• O que produzir:
Reproduza da ementa sobre IPTU a passagem que vai de "I – Conforme" até "no imóvel. Precedentes.", inclusive.

STF RE 1318698 AgR
CIVILAGRAVO REGIMENTAL NO RECURSO EXTRAORDINÁRIO. TRIBUTÁRIO. IPTU. IMUNIDADE RECÍPROCA. BENS E DIREITOS QUE INTEGRAM O PATRIMÔNIO DO FUNDO VINCULADO AO PROGRAMA DE ARRENDAMENTO RESIDENCIAL – PAR. EXTENSÃO AOS ARRENDATÁRIOS DE IMÓVEL. IMPOSSIBILIDADE. NECESSIDADE DE REEXAME DO CONJUNTO FÁTICO-PROBATÓRIO DOS AUTOS E DA LEGISLAÇÃO INFRACONSTITUCIONAL PERTINENTE. INCIDÊNCIA DA SÚMULA 279 DO SUPREMO TRIBUNAL FEDERAL. OFENSA INDIRETA À CONSTITUIÇÃO FEDERAL. MAJORAÇÃO DE HONORÁRIOS. AGRAVO REGIMENTAL A QUE SE NEGA PROVIMENTO.
I – Conforme a Súmula 279/STF, é inviável, em recurso extraordinário, o reexame do conjunto fático-probatório constante dos autos.
II – É inadmissível o recurso extraordinário quando sua análise implica a revisão da interpretação de normas infraconstitucionais que fundamentam o acórdão recorrido, dado que apenas ofensa direta à Constituição Federal enseja a interposição do apelo extremo.
III – O Pleno desta Corte, no julgamento do Tema 884 da Repercussão Geral (RE 928.902-RG/SP), reconheceu que a imunidade tributária prevista no art. 150, VI, a, da Constituição Federal, abrange apenas os bens e direitos integrantes do fundo vinculado ao Programa de Arrendamento Residencial – PAR, ou seja, a imunidade é do Fundo de Arrendamento Residencial (FAR) – administrado pela Caixa Econômica Federal com recursos da União – e não dos arrendatários que possam morar posteriormente no imóvel. Precedentes.
IV – Majorada a verba honorária fixada anteriormente, nos termos do art. 85, § 11, do Código de Processo Civil/2015, observados os limites legais.
V – Agravo regimental a que se nega provimento.

• Dados fornecidos:
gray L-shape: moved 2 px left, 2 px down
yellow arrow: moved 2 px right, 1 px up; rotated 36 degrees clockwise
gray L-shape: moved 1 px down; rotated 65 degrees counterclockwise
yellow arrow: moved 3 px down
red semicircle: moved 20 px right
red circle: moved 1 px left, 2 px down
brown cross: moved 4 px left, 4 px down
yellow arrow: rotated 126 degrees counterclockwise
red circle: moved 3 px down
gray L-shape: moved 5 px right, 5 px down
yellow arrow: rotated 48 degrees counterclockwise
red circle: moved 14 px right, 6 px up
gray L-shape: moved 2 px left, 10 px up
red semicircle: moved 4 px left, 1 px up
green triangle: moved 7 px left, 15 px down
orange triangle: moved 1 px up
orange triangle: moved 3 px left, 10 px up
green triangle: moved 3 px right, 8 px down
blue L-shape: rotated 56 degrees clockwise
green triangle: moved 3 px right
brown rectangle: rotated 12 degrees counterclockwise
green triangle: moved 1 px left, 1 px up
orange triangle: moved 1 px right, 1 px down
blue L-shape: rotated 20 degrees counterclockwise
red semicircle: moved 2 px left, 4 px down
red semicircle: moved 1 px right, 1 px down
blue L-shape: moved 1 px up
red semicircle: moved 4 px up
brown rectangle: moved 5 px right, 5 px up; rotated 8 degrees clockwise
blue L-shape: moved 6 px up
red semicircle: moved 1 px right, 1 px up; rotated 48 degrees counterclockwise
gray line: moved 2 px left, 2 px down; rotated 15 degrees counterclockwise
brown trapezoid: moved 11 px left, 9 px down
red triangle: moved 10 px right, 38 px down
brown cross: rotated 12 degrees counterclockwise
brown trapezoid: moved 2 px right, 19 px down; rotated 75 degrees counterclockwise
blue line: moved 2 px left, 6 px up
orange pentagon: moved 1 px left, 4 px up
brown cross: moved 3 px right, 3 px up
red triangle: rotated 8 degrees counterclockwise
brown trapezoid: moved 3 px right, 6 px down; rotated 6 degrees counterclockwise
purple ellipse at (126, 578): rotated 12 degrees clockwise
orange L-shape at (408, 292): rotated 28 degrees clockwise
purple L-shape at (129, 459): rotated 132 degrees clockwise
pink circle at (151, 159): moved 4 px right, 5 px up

• Resposta:
I – Conforme a Súmula 279/STF, é inviável, em recurso extraordinário, o reexame do conjunto fático-probatório constante dos autos.
II – É inadmissível o recurso extraordinário quando sua análise implica a revisão da interpretação de normas infraconstitucionais que fundamentam o acórdão recorrido, dado que apenas ofensa direta à Constituição Federal enseja a interposição do apelo extremo.
III – O Pleno desta Corte, no julgamento do Tema 884 da Repercussão Geral (RE 928.902-RG/SP), reconheceu que a imunidade tributária prevista no art. 150, VI, a, da Constituição Federal, abrange apenas os bens e direitos integrantes do fundo vinculado ao Programa de Arrendamento Residencial – PAR, ou seja, a imunidade é do Fundo de Arrendamento Residencial (FAR) – administrado pela Caixa Econômica Federal com recursos da União – e não dos arrendatários que possam morar posteriormente no imóvel. Precedentes.